WriteStats (CompositeData) Time series of the writes to repository
RepositorySize (CompositeData) Time series of the writes to repository
StoreInfoAsString (string) A human readable descriptive representation of the values exposed by this MBean.
JournalWriteStatsAsCount (long) Number of writes to the journal of this Segment Store.
JournalWriteStatsAsCompositeData (CompositeData) Time series of the writes to the journal of this Segment Store.

SegmentRevisionGarbageCollection MBean

The SegmentRevisionGarbageCollection MBean tracks statistics about garbage collection. Some of the statistics are specific to specific phases of the garbage collection process, others are more widely applicable. This MBean also exposes management operations to start and cancel garbage collection and options that can influence the outcome of garbage collection. You should use this MBean with great care.

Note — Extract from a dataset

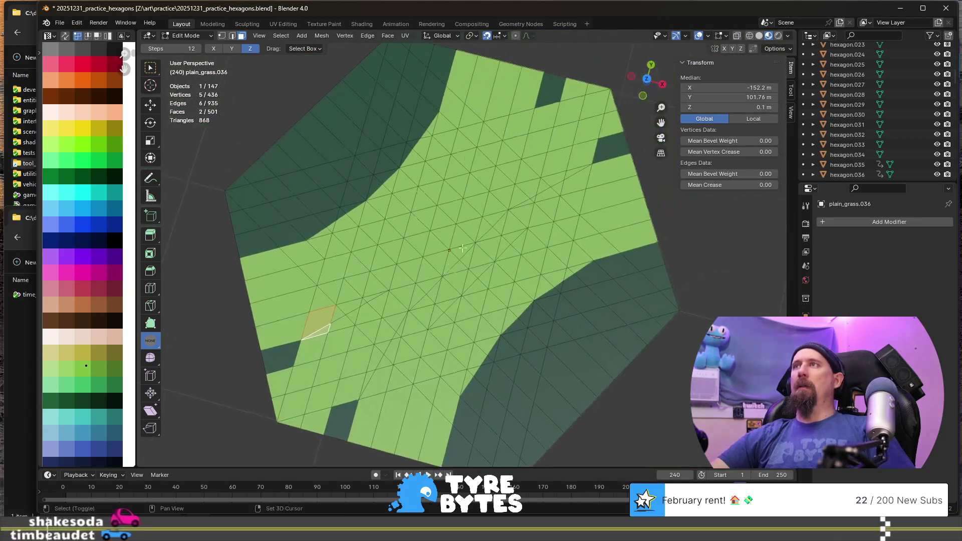
key(k)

The following options are collectively called “garbage collection options”, since they are used to tweak the behaviour of the garbage collection process. These options are readable and writable, but they take effect only at the start of the next garbage collection process.

PausedCompaction (boolean) Determines if garbage collection is paused. If this value is set to true, garbage collection will not be performed. Compaction will be effectively skipped even if invoked manually or by scheduled maintenance tasks.
RetryCount (int) Determines how many completion attempts the compaction phase should try before giving up. This parameter influences the behaviour of the compaction phase when concurrent writes are detected.
ForceTimeout (int) The amount of time (in seconds) the compaction phase can take exclusive control of the repository. This parameter is used only if compaction is configured to take exclusive control of the repository instead of giving up after too many concurrent writes.
RetainedGenerations (int) How many generations should be preserved when cleaning up the Segment Store. When the cleanup phase runs, only the latest RetainedGenerations generations are kept intact. Older generations will be deleted. Deprecated: as of Oak 1.8 this value is fixed to 2 generations and cannot be modified.
GcSizeDeltaEstimation (long) The size (in bytes) of new content added to the repository since the end of the last garbage collection that would trigger another garbage collection run. This parameter influences the behaviour of the estimation phase.
EstimationDisabled (boolean) Determines if the estimation phase is disabled. If this parameter is set to true, the estimation phase will be skipped and compaction will run unconditionally.
GCType (“FULL” or “TAIL”) Determines the type of the garbage collection that should run when invoking the startRevisionGC operation.
RevisionGCProgressLog (long) The number of processed nodes after which a progress message is logged. -1 indicates no logging.
MemoryThreshold (int) A number between 0 and 100 that represents the percentage of heap memory that should always be free during compaction. If the amount of free memory falls below the provided percentage, compaction will be interrupted.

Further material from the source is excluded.